Dressed to Kill makes good use of its influences (even North by Northwest manages to squeeze in thanks to the opening museum sequence) but manages to create its own stylistic path that becomes more of a giallo romp than Hitchcockian fanfare. Though the film certainly has issues with characterisation and taste — the treatment of females and the trans community are always questionable, it remains a sedated yet thrilling ride.



 

Blue Velvet, 1986

Directed by David Lynch

Watch if you liked: Shadow of a Doubt



A personal favourite, this Hitchcock-Lynch hybrid is cinematic heaven, though that word hardly describes the going-ons in this deviantly sex-charged thriller. Thoroughly intense and uncomfortably overt in its expression, at first glance, Lynch’s neo-noir barely resembles anything Hitchcock might have put on screen.
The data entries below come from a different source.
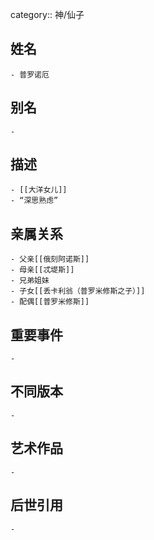 category:: 神/仙子
## 姓名
	- 普罗诺厄
## 别名
	-
## 描述
	- [[大洋女儿]]
	- “深思熟虑”
## 亲属关系
	- 父亲[[俄刻阿诺斯]]
	- 母亲[[忒堤斯]]
	- 兄弟姐妹
	- 子女[[丢卡利翁（普罗米修斯之子）]]
	- 配偶[[普罗米修斯]]
## 重要事件
	-
## 不同版本
	-
## 艺术作品
	-
## 后世引用
	-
We have censors to blame for that, though later works like Frenzy explore an obsession with a similar sort of darkness.


Blue Velvet explores the underbelly of suburbia that stems from our lead Jeffrey’s (Twin Peaks’ Kevin MacLachlan) discovery of an ear in a field. Through a rabbit-hole turn of events, he is introduced to the daughter of a police detective, Sandy (Laura Dern). They find themselves in the throes of a kidnapping case involving a mysterious nightclub singer (Isabella Rossellini) and haunted by a posse of psychopaths led by the freakishly committed Dennis Hopper. The romance that brews between Jeffrey and Sandy mirrors the passionately resistant relationships of Hitchcock’s couples. Isabella Rossellini is the daughter of Ingrid Bergman, herself a frequent collaborator on Hitchcock and Hitchcockian projects. The familial resemblance strikes Rossellini in the strangest of moments; you assume Bergman would not be caught dead in a role like this. Hopper’s characterisation of Frank is basically every Hitchcock villain turned up to eleven. He closely follows the voyeuristic pleasures of Norman Bates.


The neo-noir atmosphere reminisces Vertigo, though here it is rarely beautiful. This small town in North Carolina is purposefully gritty and rundown, even if its ideal Americana residents refuse to notice. The blanket use of colours, especially purples, reds and blues, for lighting and scenery, echoes that psychological mystery. Also present is one of Hitchcock’s favourite tropes, that of the average person who suddenly finds themselves in a threatening situation. That concept takes most effective aim here; the situation more terrifying than anything Hitch laid out. While heavy use of shadows beckons to a Hitchcockian connotation, it is the more overlooked implementation of stairs in the film’s most climactic points that drive Lynch’s keen eye. Overstated is the terror that seeps into small-town America. This breakdown of a nostalgic fantasy most resembles Shadow of a Doubt.


In the case of Blue Velvet, Lynch managed to expand on those similarities by creating his own brand of work. That’s what I love most about these films. They stray away from parody and become their own fulfilling creations. In 2008, the American Film Institute ranked its top ten films. In the category of mystery, Blue Velvet placed eighth. The company it kept included North by Northwest, Rear Window and in first place, Vertigo.